Aim of the exercise -> Report each line of the data that includes the word "tools".

[Opening Extracted material section]

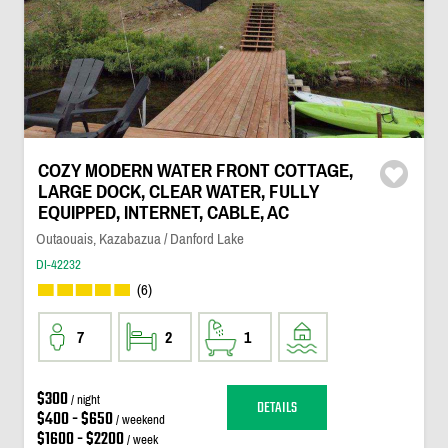
COZY MODERN WATER FRONT COTTAGE,
LARGE DOCK, CLEAR WATER, FULLY
EQUIPPED, INTERNET, CABLE, AC
Outaouais, Kazabazua / Danford Lake
DI-42232
(6)
7
2
1
$300
/ night
DETAILS
$400 - $650
/ weekend
$1600 - $2200
/ week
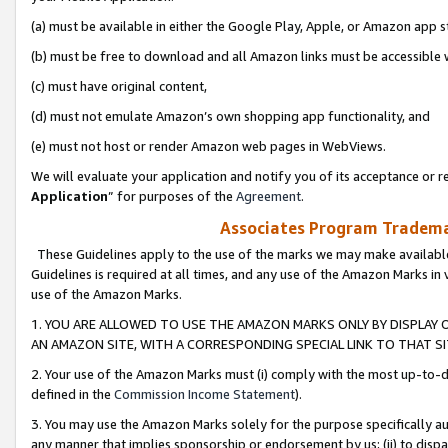
(a) must be available in either the Google Play, Apple, or Amazon app s
(b) must be free to download and all Amazon links must be accessible 
(c) must have original content,
(d) must not emulate Amazon’s own shopping app functionality, and
(e) must not host or render Amazon web pages in WebViews.
We will evaluate your application and notify you of its acceptance or re
Application
” for purposes of the
Agreement
.
Associates Program Trademar
These Guidelines apply to the use of the marks we may make available
Guidelines is required at all times, and any use of the Amazon Marks in 
use of the Amazon Marks.
1. YOU ARE ALLOWED TO USE THE AMAZON MARKS ONLY BY DISPLAY 
AN AMAZON SITE, WITH A CORRESPONDING SPECIAL LINK TO THAT SI
2. Your use of the Amazon Marks must (i) comply with the most up-to-da
defined in the
Commission Income Statement
).
3. You may use the Amazon Marks solely for the purpose specifically a
any manner that implies sponsorship or endorsement by us; (ii) to disparag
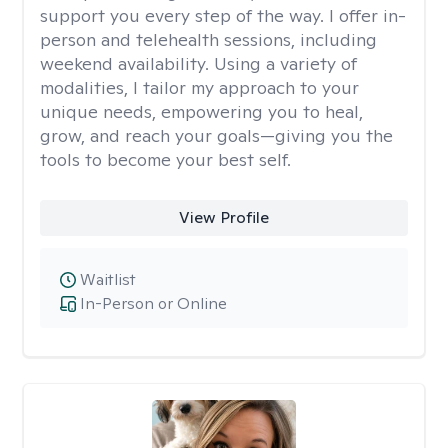
support you every step of the way. I offer in-
person and telehealth sessions, including
weekend availability. Using a variety of
modalities, I tailor my approach to your
unique needs, empowering you to heal,
grow, and reach your goals—giving you the
tools to become your best self.
View Profile
Waitlist
In-Person or Online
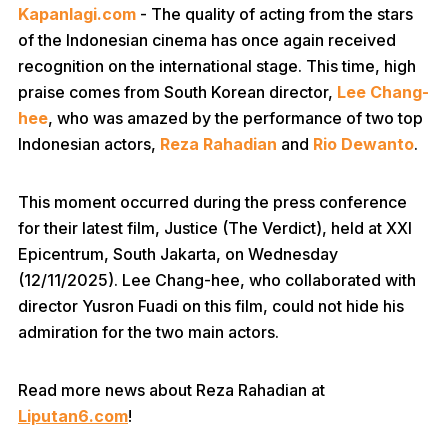
Kapanlagi.com
- The quality of acting from the stars
of the Indonesian cinema has once again received
recognition on the international stage. This time, high
praise comes from South Korean director,
Lee Chang-
hee
, who was amazed by the performance of two top
Indonesian actors,
Reza Rahadian
and
Rio Dewanto
.
This moment occurred during the press conference
for their latest film, Justice (The Verdict), held at XXI
Epicentrum, South Jakarta, on Wednesday
(12/11/2025). Lee Chang-hee, who collaborated with
director Yusron Fuadi on this film, could not hide his
admiration for the two main actors.
Read more news about Reza Rahadian at
Liputan6.com
!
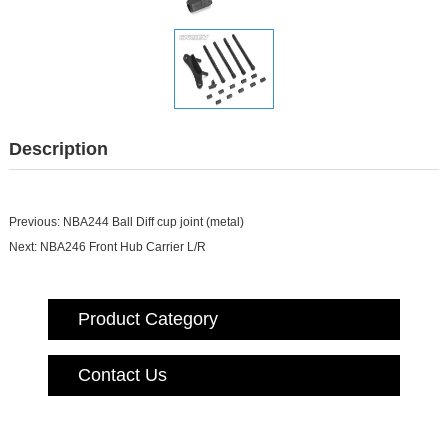
Description
Previous:
NBA244 Ball Diff cup joint (me
tal)
Next:
NBA246 Front Hub Carrier L/R
Product Category
Contact Us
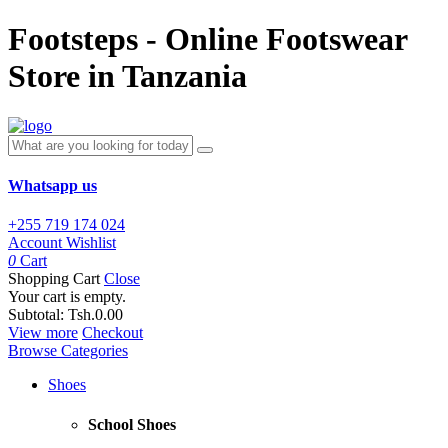
Footsteps - Online Footswear
Store in Tanzania
Whatsapp us
+255 719 174 024
Account
Wishlist
0
Cart
Shopping Cart
Close
Your cart is empty.
Subtotal:
Tsh.0.00
View more
Checkout
Browse Categories
Shoes
School Shoes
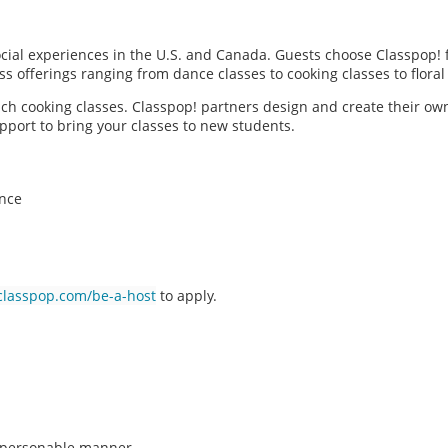
social experiences in the U.S. and Canada. Guests choose Classpop! 
ass offerings ranging from dance classes to cooking classes to flor
each cooking classes. Classpop! partners design and create their ow
pport to bring your classes to new students.
ence
classpop.com/be-a-host
to apply.
n, personable manner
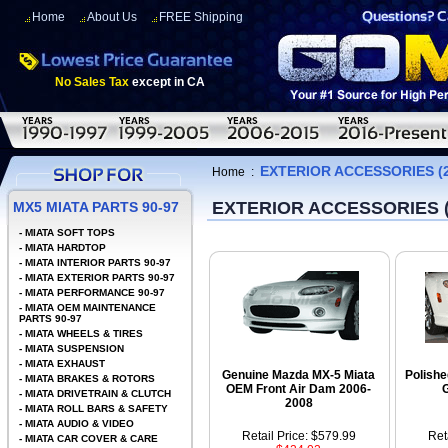
Home
About Us
FREE Shipping
No Sales Tax
except in CA
EXTERIOR ACCESSORIES (2
Home
:
EXTERIOR ACCESSORIES (
MX5 MIATA PARTS 90-97
-
MIATA SOFT TOPS
-
MIATA HARDTOP
-
MIATA INTERIOR PARTS 90-97
-
MIATA EXTERIOR PARTS 90-97
-
MIATA PERFORMANCE 90-97
-
MIATA OEM MAINTENANCE
PARTS 90-97
-
MIATA WHEELS & TIRES
-
MIATA SUSPENSION
-
MIATA EXHAUST
Genuine Mazda MX-5 Miata
Polishe
-
MIATA BRAKES & ROTORS
OEM Front Air Dam 2006-
G
-
MIATA DRIVETRAIN & CLUTCH
2008
-
MIATA ROLL BARS & SAFETY
-
MIATA AUDIO & VIDEO
Retail Price: $579.99
Ret
-
MIATA CAR COVER & CARE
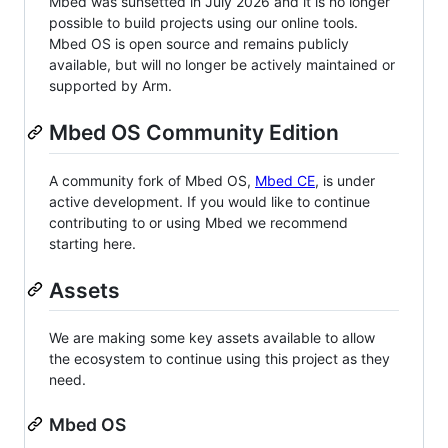
Mbed was sunsetted in July 2026 and it is no longer
possible to build projects using our online tools.
Mbed OS is open source and remains publicly
available, but will no longer be actively maintained or
supported by Arm.
Mbed OS Community Edition
A community fork of Mbed OS,
Mbed CE
, is under
active development. If you would like to continue
contributing to or using Mbed we recommend
starting here.
Assets
We are making some key assets available to allow
the ecosystem to continue using this project as they
need.
Mbed OS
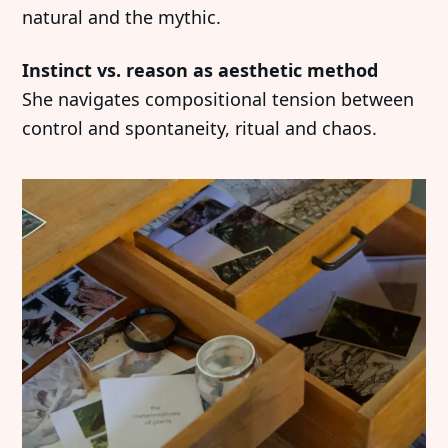
natural and the mythic.
Instinct vs. reason as aesthetic method
She navigates compositional tension between
control and spontaneity, ritual and chaos.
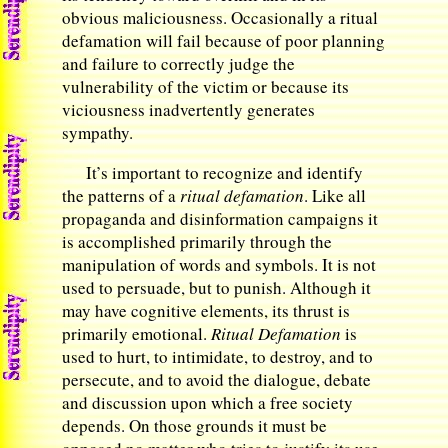
obvious maliciousness. Occasionally a ritual
defamation will fail because of poor planning
and failure to correctly judge the
vulnerability of the victim or because its
viciousness inadvertently generates
sympathy.
It’s important to recognize and identify
the patterns of a
ritual defamation
. Like all
propaganda and disinformation campaigns it
is accomplished primarily through the
manipulation of words and symbols. It is not
used to persuade, but to punish. Although it
may have cognitive elements, its thrust is
primarily emotional.
Ritual Defamation
is
used to hurt, to intimidate, to destroy, and to
persecute, and to avoid the dialogue, debate
and discussion upon which a free society
depends. On those grounds it must be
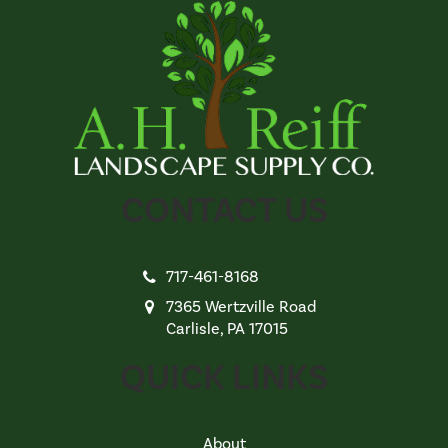
CONTACT US
717-461-8168
7365 Wertzville Road
Carlisle, PA 17015
QUICK LINKS
About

[Closing Extracted material section]

Solution ->
tools to become your best self.
possible to build projects using our online tools.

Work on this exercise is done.